The trainers in California hadn’t seen her potential and hadn’t given her the chance she’d needed. He’d seen her potential, but he, too, had stripped the opportunity from her. It made him sick to his stomach when he thought about it. And yet he would not risk her.

He couldn’t.

She might not be able to forgive him for that. He wouldn’t blame her if she couldn’t. Nor did he expect her to forgive him for the cutting things he’d said to her the day he’d fired her. Over the past months she’d been nothing but kind, decent, and loyal to him. And in return, he’d shoved her away.

He wanted to see her again, and he definitely wanted to apologize. Of those two things he’d grown sure. But before he spoke with her, he needed more time to figure out how to ask for her forgiveness and also how and if he could bring himself to trust her with the details of his past and the details of his mental illness.

The siren sounded again, growing louder and quieter as it spun.

He needed more time before he saw Lyndie, but he wasn’t going to get more time. The storm was closing in on them, and he couldn’t stand not knowing where she was and that she was safe.

He shouldn’t call her. But even before he finished the thought, his finger punched in her number. He listened to her phone ring. It went to voice mail. He waited a few more minutes. The weatherman reported that another tornado had touched down. His urgency grew. He called again.

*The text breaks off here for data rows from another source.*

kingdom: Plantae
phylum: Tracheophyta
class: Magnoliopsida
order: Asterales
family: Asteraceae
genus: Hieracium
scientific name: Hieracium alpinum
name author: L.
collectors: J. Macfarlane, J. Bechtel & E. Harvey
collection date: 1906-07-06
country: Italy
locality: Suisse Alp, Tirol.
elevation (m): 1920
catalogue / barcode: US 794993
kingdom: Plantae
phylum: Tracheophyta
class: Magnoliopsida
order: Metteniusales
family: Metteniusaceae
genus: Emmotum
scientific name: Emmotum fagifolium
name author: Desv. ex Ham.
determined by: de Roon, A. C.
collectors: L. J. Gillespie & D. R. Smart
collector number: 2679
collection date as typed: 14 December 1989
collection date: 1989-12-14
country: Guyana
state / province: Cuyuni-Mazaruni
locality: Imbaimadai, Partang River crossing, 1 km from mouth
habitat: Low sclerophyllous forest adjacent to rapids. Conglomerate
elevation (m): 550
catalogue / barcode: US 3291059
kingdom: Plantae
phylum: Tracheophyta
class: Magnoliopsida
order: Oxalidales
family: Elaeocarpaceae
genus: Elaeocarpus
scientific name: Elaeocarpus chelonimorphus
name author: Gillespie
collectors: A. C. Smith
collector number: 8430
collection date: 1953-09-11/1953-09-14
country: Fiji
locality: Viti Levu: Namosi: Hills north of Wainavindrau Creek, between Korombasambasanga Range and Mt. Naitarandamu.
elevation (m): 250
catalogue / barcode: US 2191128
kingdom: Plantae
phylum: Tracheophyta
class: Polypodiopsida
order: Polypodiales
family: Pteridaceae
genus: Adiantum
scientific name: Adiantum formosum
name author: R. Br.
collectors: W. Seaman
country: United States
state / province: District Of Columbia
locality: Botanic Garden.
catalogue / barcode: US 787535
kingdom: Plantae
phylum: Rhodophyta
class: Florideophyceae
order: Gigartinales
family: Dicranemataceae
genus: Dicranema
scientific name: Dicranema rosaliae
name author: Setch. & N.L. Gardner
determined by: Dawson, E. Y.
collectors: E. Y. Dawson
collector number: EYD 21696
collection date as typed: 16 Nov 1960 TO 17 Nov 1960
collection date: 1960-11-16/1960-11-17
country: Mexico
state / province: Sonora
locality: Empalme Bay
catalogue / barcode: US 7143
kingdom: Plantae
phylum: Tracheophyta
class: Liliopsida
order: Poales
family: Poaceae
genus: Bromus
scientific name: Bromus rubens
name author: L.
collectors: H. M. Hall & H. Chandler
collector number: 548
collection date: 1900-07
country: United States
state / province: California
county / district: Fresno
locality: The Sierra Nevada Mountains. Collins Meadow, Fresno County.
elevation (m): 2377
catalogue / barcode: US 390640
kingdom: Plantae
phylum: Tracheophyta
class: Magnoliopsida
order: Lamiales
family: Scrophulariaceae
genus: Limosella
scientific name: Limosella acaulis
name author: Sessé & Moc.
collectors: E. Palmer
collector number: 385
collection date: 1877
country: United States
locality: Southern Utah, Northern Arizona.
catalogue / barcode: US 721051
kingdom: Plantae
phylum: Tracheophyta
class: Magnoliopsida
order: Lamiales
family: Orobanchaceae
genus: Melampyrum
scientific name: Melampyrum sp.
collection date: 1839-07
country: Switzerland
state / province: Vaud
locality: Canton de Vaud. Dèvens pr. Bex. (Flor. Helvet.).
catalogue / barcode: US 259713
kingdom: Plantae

And again.

He stuffed his phone into his back pocket as he went for his keys. Why wasn’t she answering her phone? Probably because it was him calling. Chances were, she was at her parents’ house or at the hospital. She was probably fine.

He jerked on socks and boots, not stopping to grab a jacket or his hat, too worried to do anything but run for his truck. Before the worst hit, he’d confirm for himself that she wasn’t home alone, then return to his loft.

Low ashy clouds raced above him as he drove, darkening what was left of the day’s light. The sirens cut off, then came back on again. The people on the radio advised taking shelter. Wind rocked his truck.

He saw exactly what he’d hoped not to see when he pulled up in front of Lyndie’s building. Lights blazed from the second floor, Lyndie’s floor. He rushed from his truck, the first fat raindrops blowing sideways into him. A third of the way up the exterior staircase, he spotted her in the middle of her backyard.

She was in
the middle of the backyard
. Outside and unprotected, hunched over something on the ground. Terrified, he turned and took the stairs two at a time on his way down.

When he’d neared to within a few feet of her, her face angled sharply toward him. He came to a stop beside her, his heart thudding fast.

Lyndie stared at him with confusion and distrust. The hostility in her expression knocked into him, filling him with regret.

In her arms she held things that looked like they belonged in a dollhouse. Tiny chairs, a ladder, a table. The wind tossed her hair around the shoulders of the black sweatshirt she wore.

“What are you doing here?” she asked.

He hadn’t seen her in days and days. He struggled to adjust
to the reality of her again. Her nearness. Her dislike of him. His crippling love for her. “I came because I wanted to make sure you were okay.”

The rain increased.

He knelt, bringing him closer to her level. Wetness soaked into his jeans.

“You fired me,” she said. “Remember?”

“Yes.”

“Whether or not I’m okay isn’t your concern anymore.”

Her words hurt him. Him, who’d been an expert at using sharp words to keep people, including her, away. “Tornados are headed this way.”

“I’m aware of that. I’m almost done. Once I have everything, I’ll head inside.”

“I need to get you inside now.”

Her brown eyes snapped with anger. “You don’t get your way at this house. Here, I’m the one who decides.”

She’d turned one of the things he’d said to her at Lone Star back on him. He set his teeth and fought his growing desperation.

She gathered up more items. “I can’t let anything happen to Jayden’s hero house. It means a lot to him. He and Amber are at Will’s. They aren’t here to bring it inside.”

Thunder boomed in the distance. Jake considered picking her up and carrying her to her apartment. He cared nothing for Jayden’s playhouse in relation to her safety, but the determined tilt of her chin told him that Lyndie cared.